Citing CIOT evidence, the committee notes that tax professionals wrote to them “with concerns about the impact of HMRC’s volume compliance approach on companies. They felt HMRC compliance staff treated companies with suspicion and lack the necessary expertise and training to determine whether projects qualify as research and development for tax purposes.
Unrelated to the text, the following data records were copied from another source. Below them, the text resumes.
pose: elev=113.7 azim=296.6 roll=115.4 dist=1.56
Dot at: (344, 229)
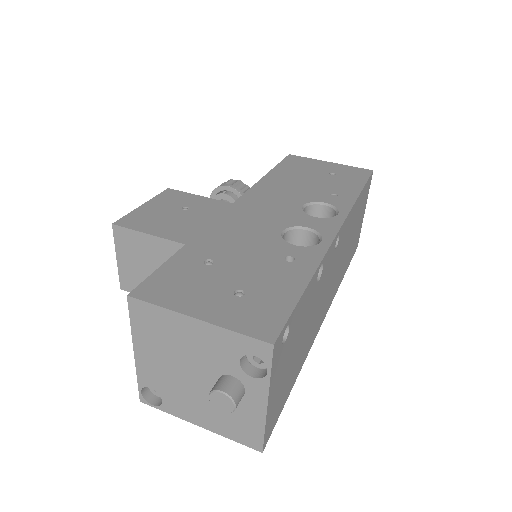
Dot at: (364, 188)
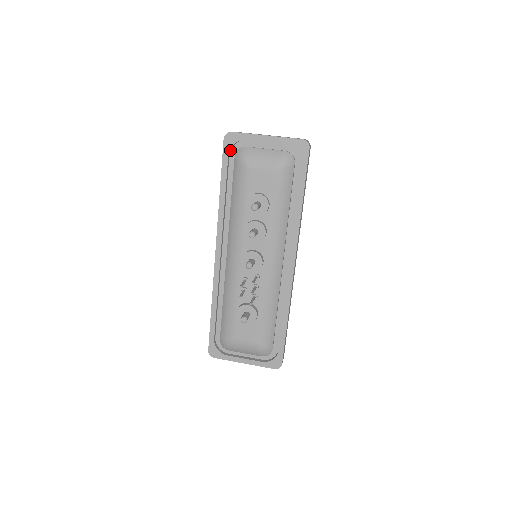
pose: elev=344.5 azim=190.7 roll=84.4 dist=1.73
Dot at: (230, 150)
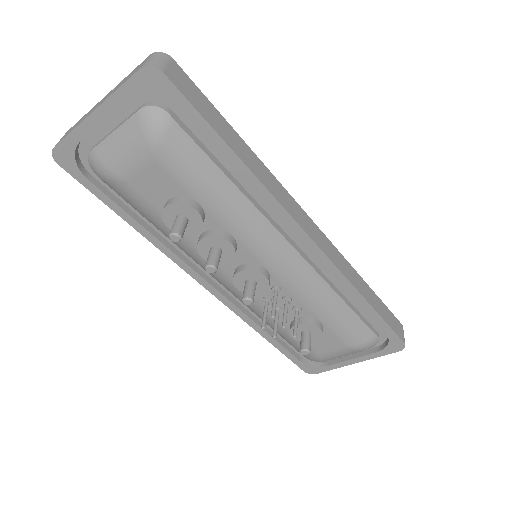
Dot at: (83, 168)
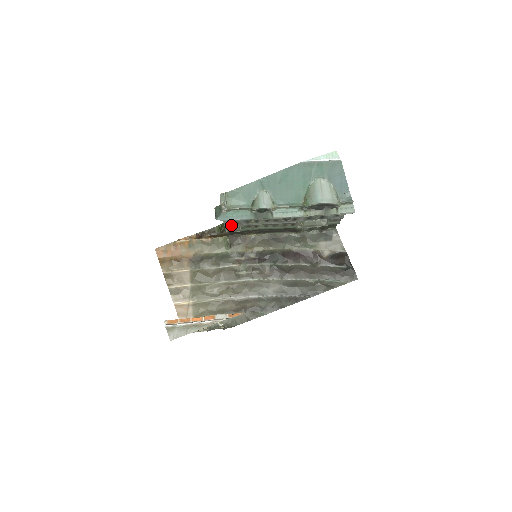
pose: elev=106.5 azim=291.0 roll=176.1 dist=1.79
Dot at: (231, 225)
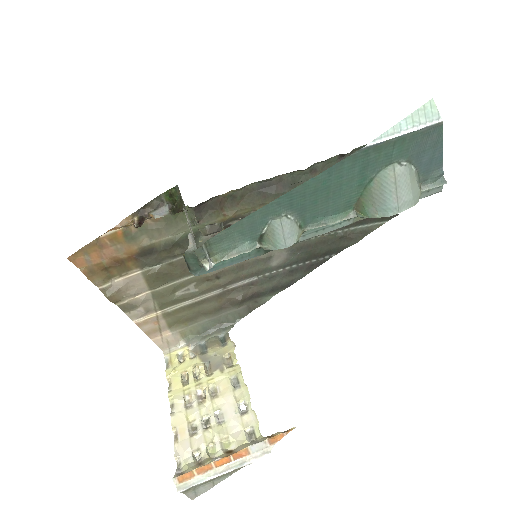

They raised concerns that HMRC’s approach was discouraging firms from investing in research and development.”
The committee concludes that HMRC’s approach to tackling abuse of R&D credits “does not sufficiently target those committing serious fraud over those making honest mistakes”. It recommends HMRC go back over previous years both to tackle ‘egregious fraud’ and to tell “those businesses who made honest mistakes to correct their returns or risk investigation”.
Tax debt
In the report, the committee recognises that HMRC is making progress in “tackling the extent of money owed in unpaid taxes”, however, they argue that “HMRC should have sufficient checks to protect taxpayers from being pursued too forcefully”.
The committee recommends that HMRC should establish a clear, easily accessible route for taxpayers to report issues they face when dealing with debt collection agencies working on behalf of HMRC.
Address registration
The report highlights HMRC's ‘inadequate’ response to the ‘distress’ caused to innocent citizens due to companies registering with incorrect addresses.
The committee says it expects HMRC to take serious action against companies registering with the wrong addresses, and requests HMRC report back to the committee on its plans for ensuring innocent people do not suffer from bogus registrations and demands for tax from the wrong people.
Off-payroll working
Regarding IR35 rules, the committee expresses concern “that HMRC’s approach to serious abuse is not deterring criminal activity sufficiently, while at the same time its approach to tackling IR35 is deterring legitimate economic activity”.
The committee asks HMRC to provide more details on tax amounts in recent criminal prosecutions and to share the number of ongoing IR35 litigation cases and the associated tax liabilities, as well as to assess the impact of its approach to administering IR35 reforms on the use of contractors in different sectors.
The tax gap
HMRC’s reliance on the tax gap measure is not providing a sufficiently stretching target for its compliance performance, the MPs argue. They point out that the tax gap is subject to a variety of factors, not just HMRC’s compliance performance, and that its relationship to compliance yield is not straightforward.
They suggest that HMRC places too much reliance on the tax gap, when its compliance yield targets are a more direct measure of its performance.
The report asks HMRC to “demonstrate that its compliance yield target is sufficiently ambitious to provide stretch in HMRC’s performance each year and to take account of inflation in the tax base”.